Они больше не разговаривают, Ло выходит из камеры, а Киллер присаживается спиной к Кид, ждет, когда она обнимет его рукой за шею, и подхватывает под колени. Его спина приятно теплая, волосы щекочут лицо, чуть пыльные и жесткие. Кид жмется ближе, греется, как на солнце, кладет подбородок ему на плечо. Ее размаривает, дрожь почти проходит. Втроем они выходят из помещения, где была камера, заворачивают в высеченный из камня дверной проем. Кид глазеет по сторонам, насколько позволяет ее положение, но не видит ничего знакомого.
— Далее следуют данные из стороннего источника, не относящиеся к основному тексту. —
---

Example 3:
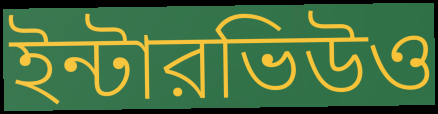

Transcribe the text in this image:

ইন্টারভিউও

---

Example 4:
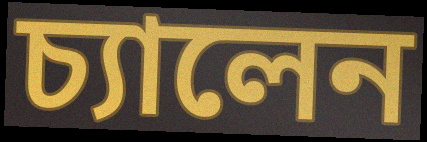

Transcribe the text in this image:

চ্যালেন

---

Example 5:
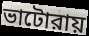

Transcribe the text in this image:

ভাটোরায়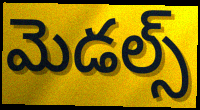
మెడల్స్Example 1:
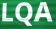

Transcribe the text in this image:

LQA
Проем перетекает в еще одну комнатку, темную и мелкую, за ней начинается широкий коридор, идущий полукругом, в стенах мелькают узкие проемы бойниц, гуляет сквозняк. Впереди слышится топот сапогов.
Ло притормаживает, вытаскивает Кикоку из ножен, Кид слышит слитный стальной звон, мягкий двоящийся голос, и у нее внутри все трепещет. Она жадно впивается в Ло глазами, он замечает это, склоняет голову набок — на шее влажно блестит пот, — показывает ей зубы, поигрывает пальцами на рукояти. Вся его поза говорит о том, какой он расслабленный, расхлябанный, совсем не уставший. Все ему нипочем. Сукин сын. Кид не выдерживает, улыбается ему одним уголком губ и признается себе, что по нему тоже очень скучала.
— Я пойду вперед, — Ло смотрит на нее и Киллера и отворачивается, подбирается, мышцы на его руках заметно напрягаются, вены выступают сильнее.
Он срывается с места с такой скоростью, что полы рубашки поднимаются, оголяя смуглую поясницу, и исчезает через секунду за поворотом.
— Понтов больше, чем надо, — ворчит Киллер, а Кид прижимается щекой к его плечу.
— Кто бы говорил.
Она просовывает руку ему под ворот майки, прижимается к голой коже левой горячей груди, чувствует, как под ладонью сильно бьется сердце, разгоняющее по телу кровь, и спокойствие окончательно укладывается у нее в животе. Кид прикрывает глаза, приоткрывает губы и выдыхает тихо:
— Мне было страшно.
Киллер сжимает пальцам ее бедра, подбадривая, склоняет голову, легонько прислонясь к макушке, и отвечает так же тихо:
— Мне тоже.
До них доносится шум драки, звон мечей, визг стали. Грохот взрывающегося выстрелом из мушкета пороха. Кид слышит Кикоку, она поет в руках Ло, довольная и счастливая, переливчато смеется, пьяная от крови. Кикоку поет эхом двойного голоса для него, глухого, признается безумной песней в любви, сама жмется в грубые ладони, требуя еще. Кид слушает завороженная, забывшая, как прекрасен может быть металл.
Кид хочет, чтобы Ло тоже ее услышал.